Requirement:
Answer from the adaptive inference summary below:
(a) Which embeddings does it report as most reliable for judging task complexity?
(b) To how many dimensions does PCA reduce the features?
(c) When is the "Think" branch triggered?

Selected text:
---
source: arxiv
url: http://arxiv.org/abs/2603.05147v1
published_at: '2026-03-05T13:14:41'
authors:
- Riccardo Andrea Izzo
- Gianluca Bardaro
- Matteo Matteucci
topics:
- vision-language-action
- adaptive-inference
- ood-detection
- robot-safety
- uncertainty-estimation
relevance_score: 0.95
run_id: materialize-outputs
language_code: en
---

# Act, Think or Abstain: Complexity-Aware Adaptive Inference for Vision-Language-Action Models

## Summary
This paper proposes an adaptive inference framework for Vision-Language-Action (VLA) models that switches between **direct execution (Act)**, **additional reasoning (Think)**, and **refusal to execute (Abstain)** based on the complexity of the current state, aiming to balance efficiency, generalization, and safety. The key finding is that for judging task complexity, **visual embeddings are more reliable than language or fused features**.

## Problem
- Existing VLA systems often improve generalization through reasoning methods such as chain-of-thought, but **reasoning at all times** increases computational cost and latency and wastes resources on simple tasks.
- These methods usually **lack uncertainty / out-of-distribution recognition capability**, and may become overconfident on OOD tasks, leading to catastrophic execution failures.
- Robot deployment must simultaneously satisfy **real-time performance, generalization, and safety**, so a mechanism is needed to first determine **whether the system should act directly at all**.

## Approach
- Extract three types of embeddings—**vision, text, and fused**—from the VLM backbone of a pretrained VLA/SmolVLA; the authors also explicitly prevent the text encoder from seeing the image to isolate language uncertainty.
- First apply **PCA to reduce to 64 dimensions**, then score features with two novelty estimators: **GMM + Mahalanobis distance** to model the global distribution, and **1-NN** to capture local anomalies; the GMM uses **Ledoit-Wolf shrinkage** to stabilize covariance estimation.
- Aggregate the scores into a small vector (mainly including GMM scores for vision/text/fused features and a visual kNN score), feed it into a lightweight **MLP**, and output a three-way decision: **Act / Think / Abstain**.
- The “Think” branch is triggered only **once at the first timestep of each episode**, appending scene cues and subgoals to the text prompt before handing control back to the VLA; “Abstain” directly refuses high-risk OOD tasks.

Supplied material:
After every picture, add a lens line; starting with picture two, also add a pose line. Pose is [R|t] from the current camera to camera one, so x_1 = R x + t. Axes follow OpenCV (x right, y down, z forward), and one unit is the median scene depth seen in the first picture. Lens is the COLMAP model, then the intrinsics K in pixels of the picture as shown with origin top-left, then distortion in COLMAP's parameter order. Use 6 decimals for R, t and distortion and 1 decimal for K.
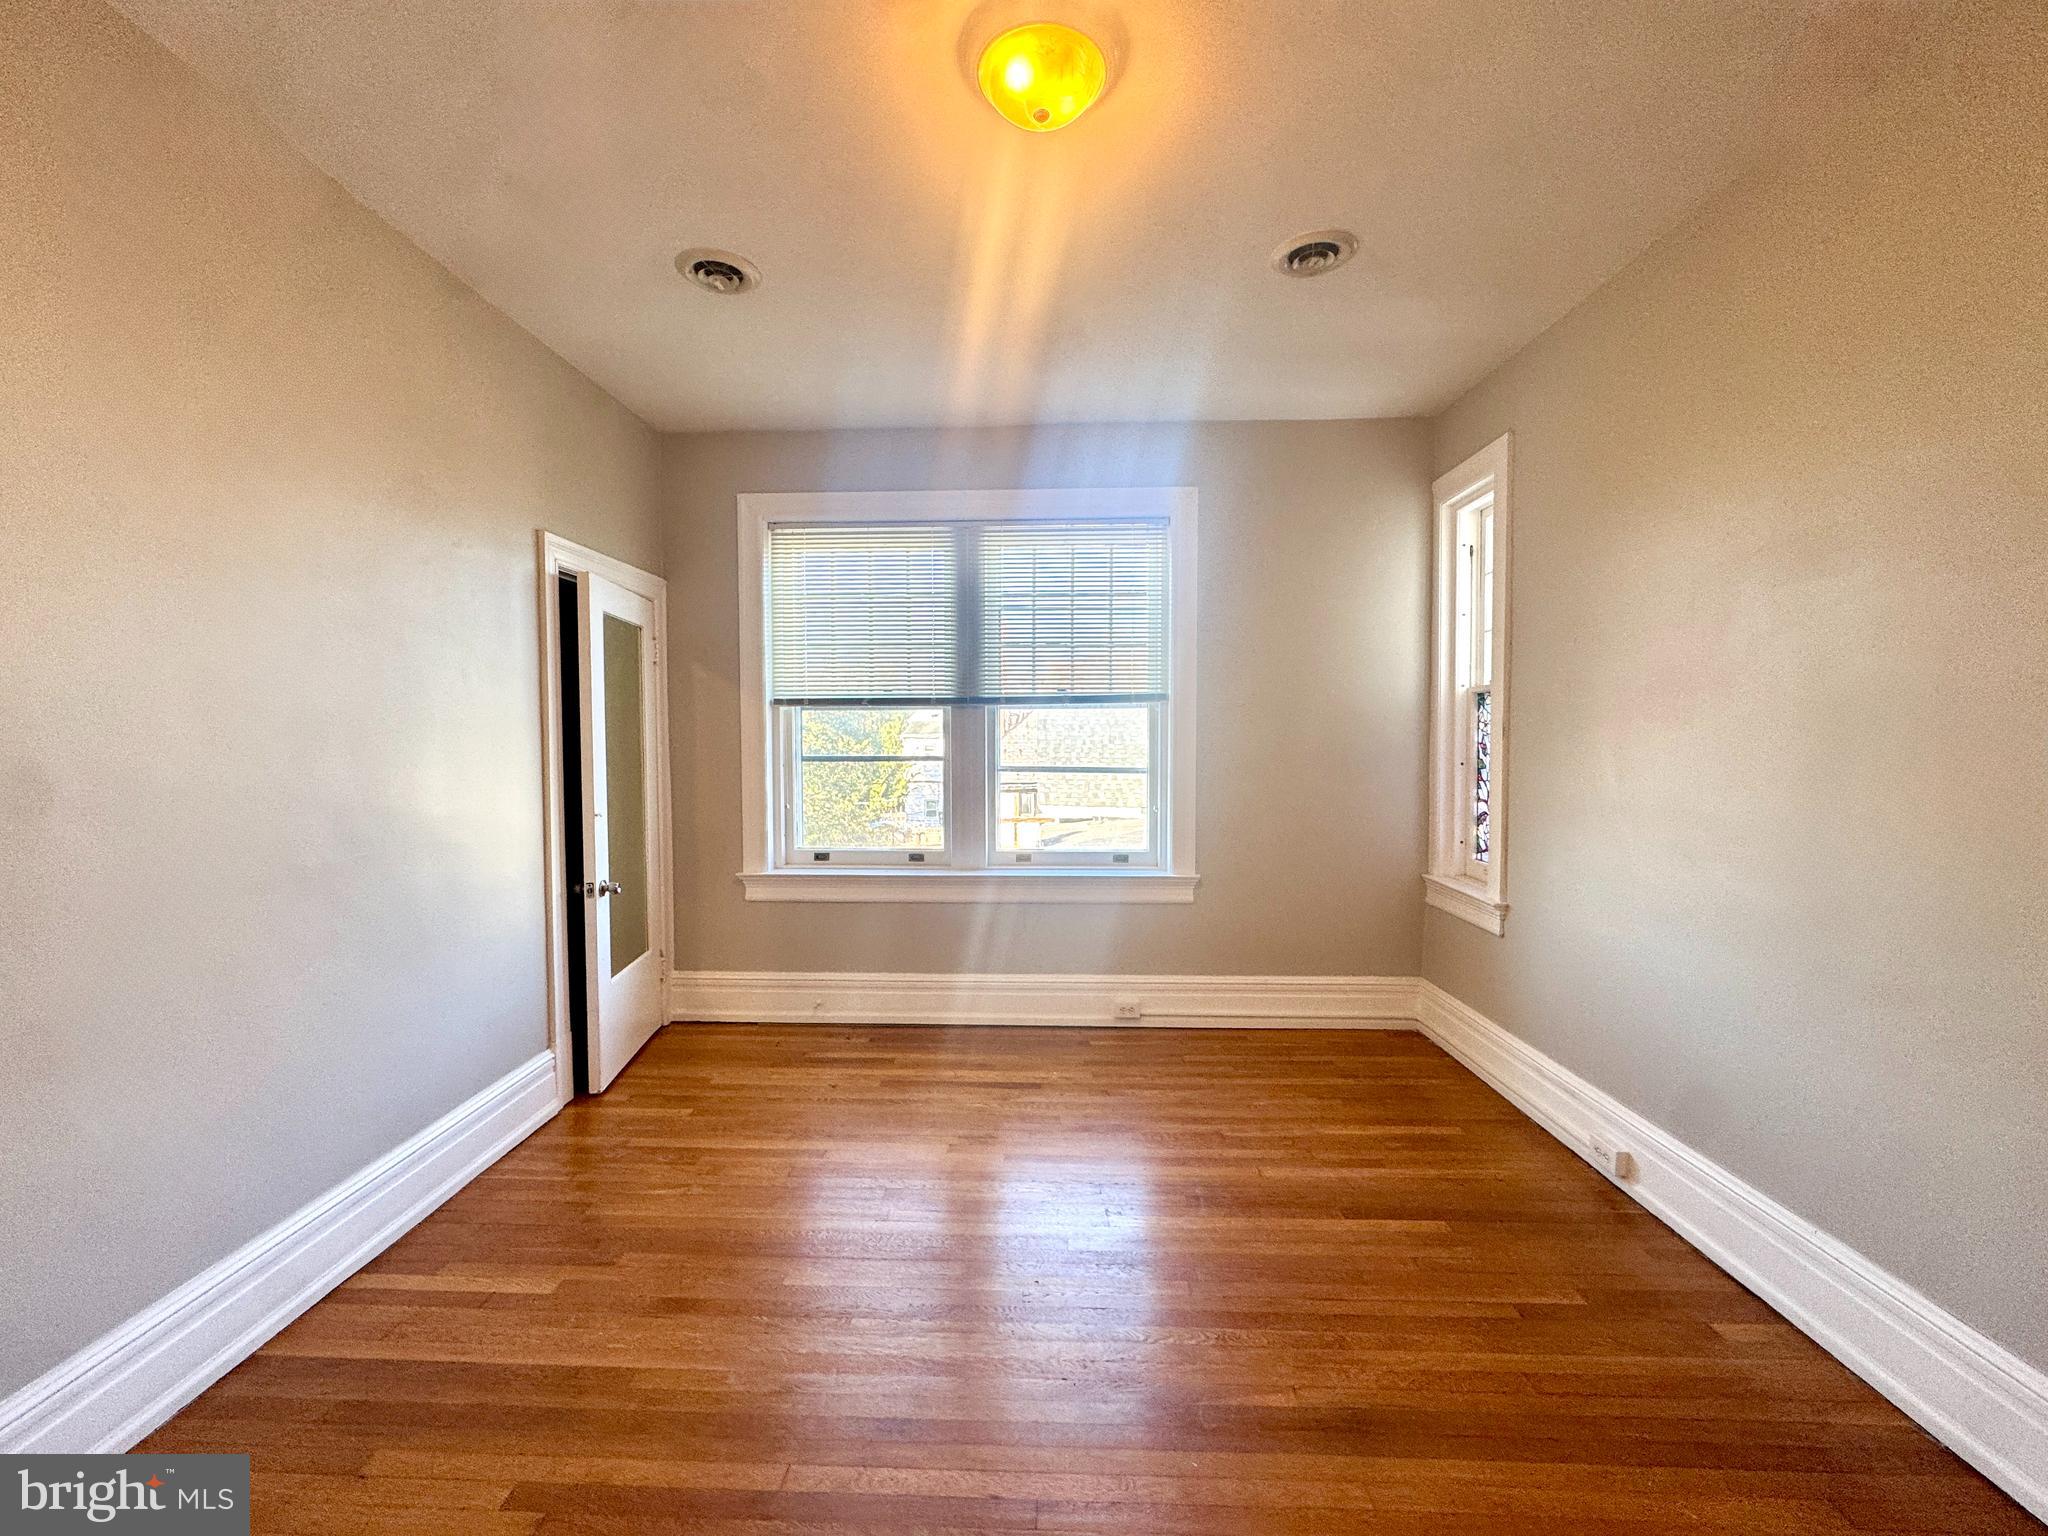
lens RADIAL K [[831.8, 0, 1022.5], [0, 831.8, 765.4], [0, 0, 1]] dist [0.001608, -0.000536]
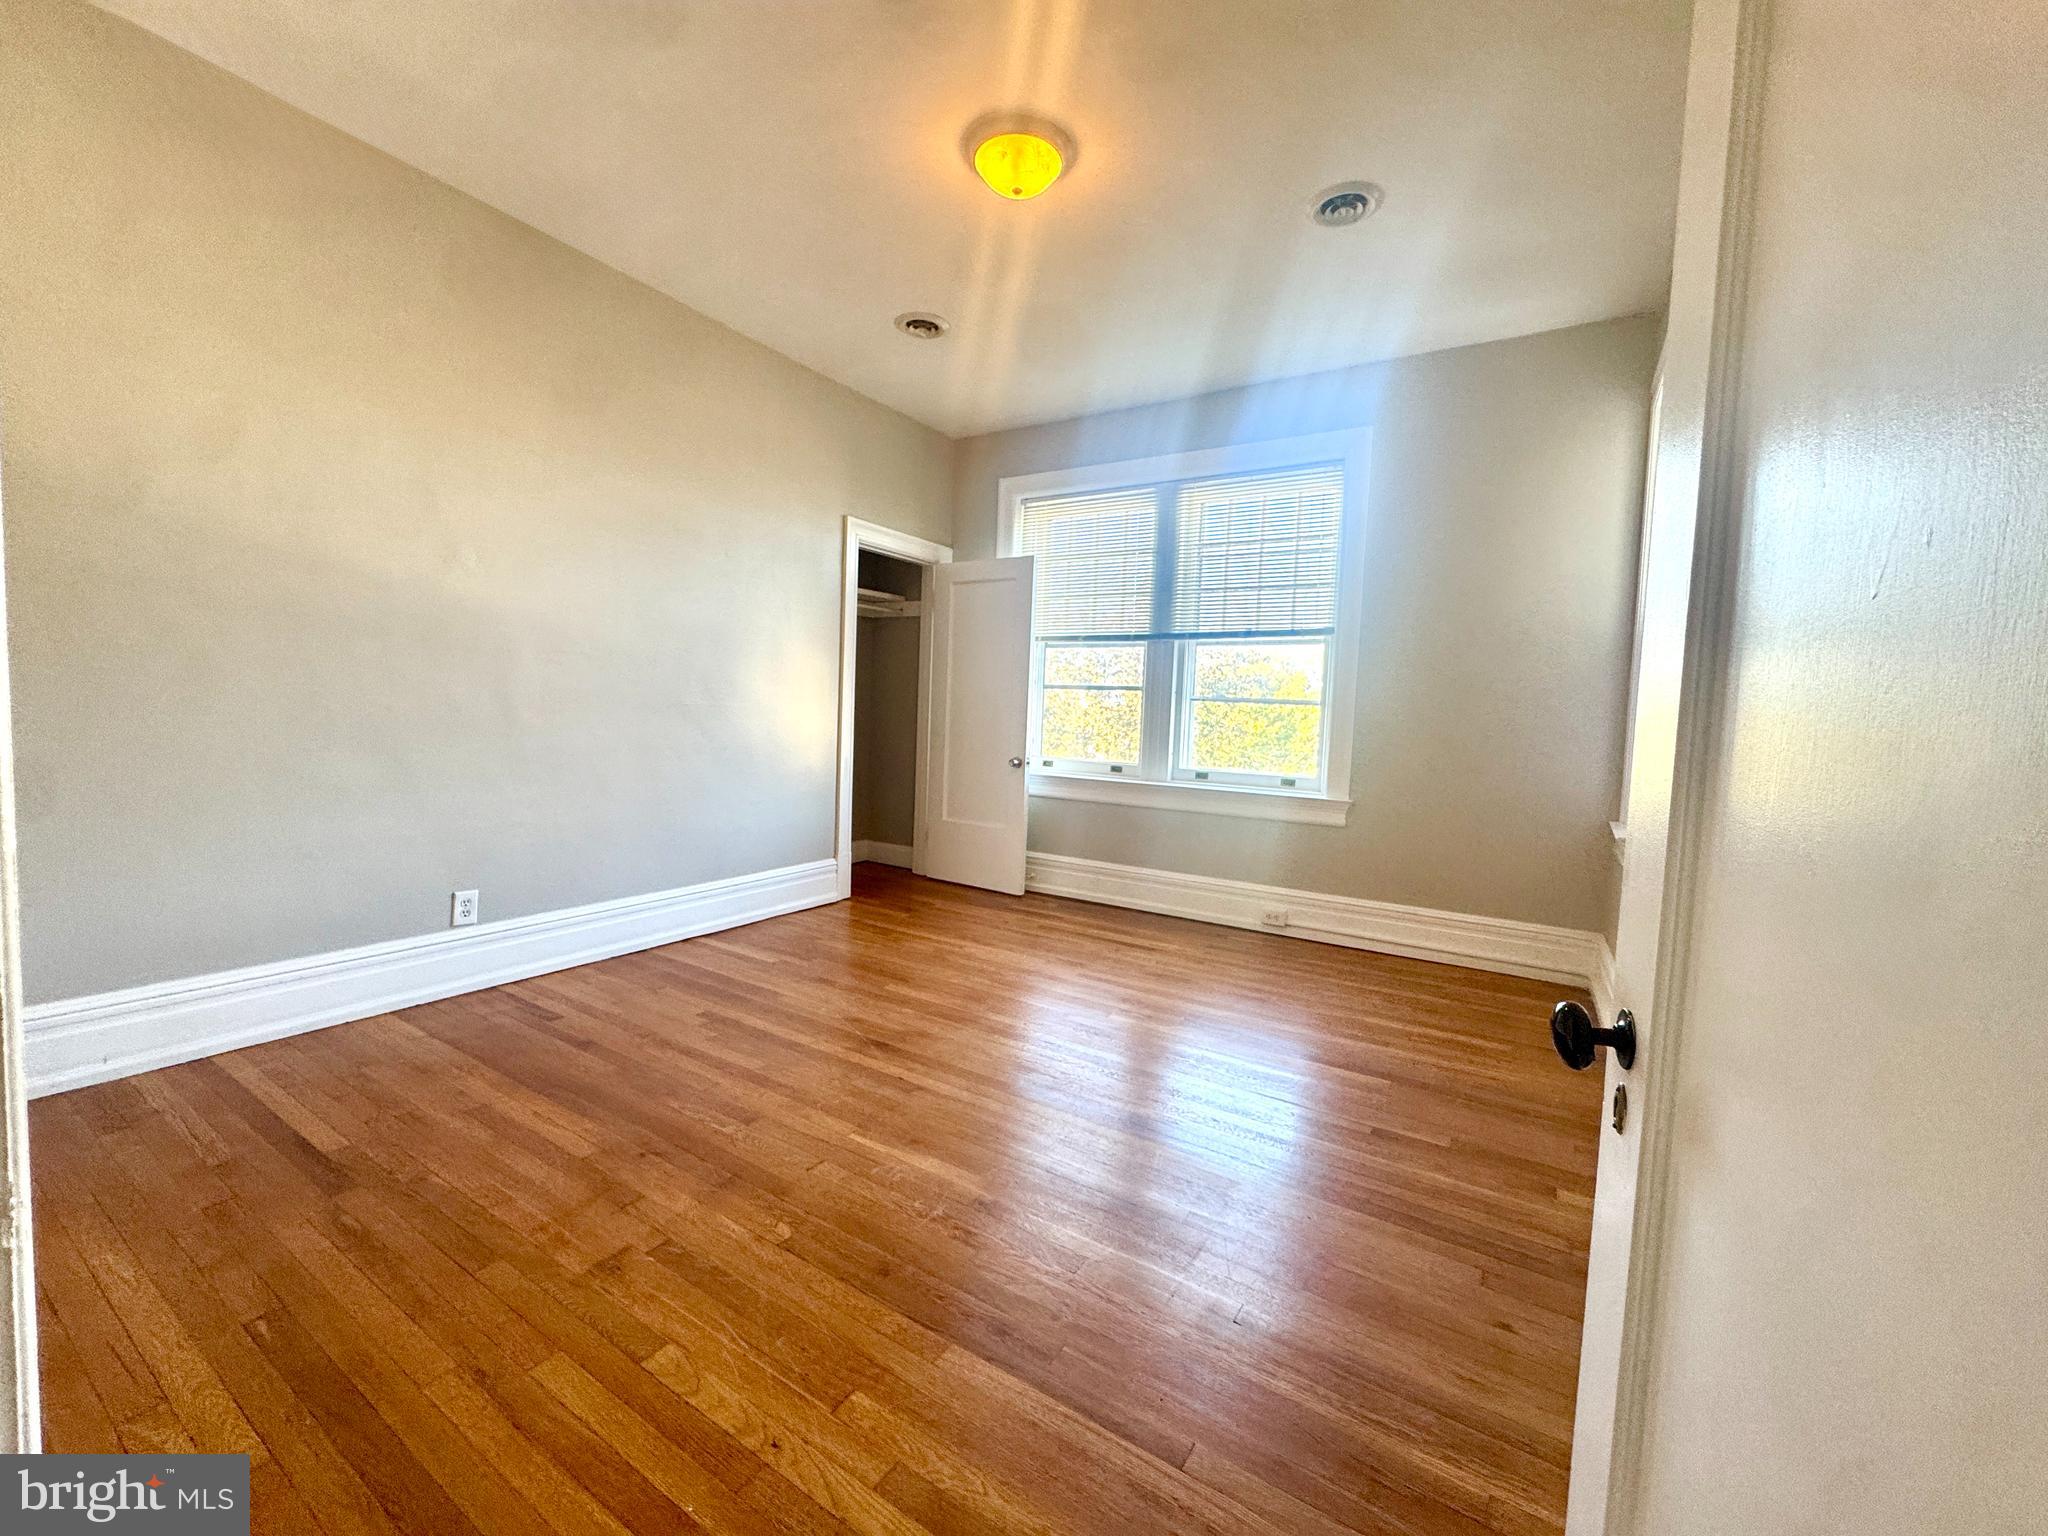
lens RADIAL K [[831.8, 0, 1015.5], [0, 831.8, 767.9], [0, 0, 1]] dist [0.001608, -0.000536]
pose [[0.861960, 0.072054, -0.501830, 0.366392], [-0.059954, 0.997390, 0.040228, 0.073356], [0.503419, -0.004588, 0.864030, -0.116826]]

Reply to the exercise:
(a) Visual embeddings, which are more reliable than language or fused features.
(b) 64 dimensions.
(c) Only once, at the first timestep of each episode.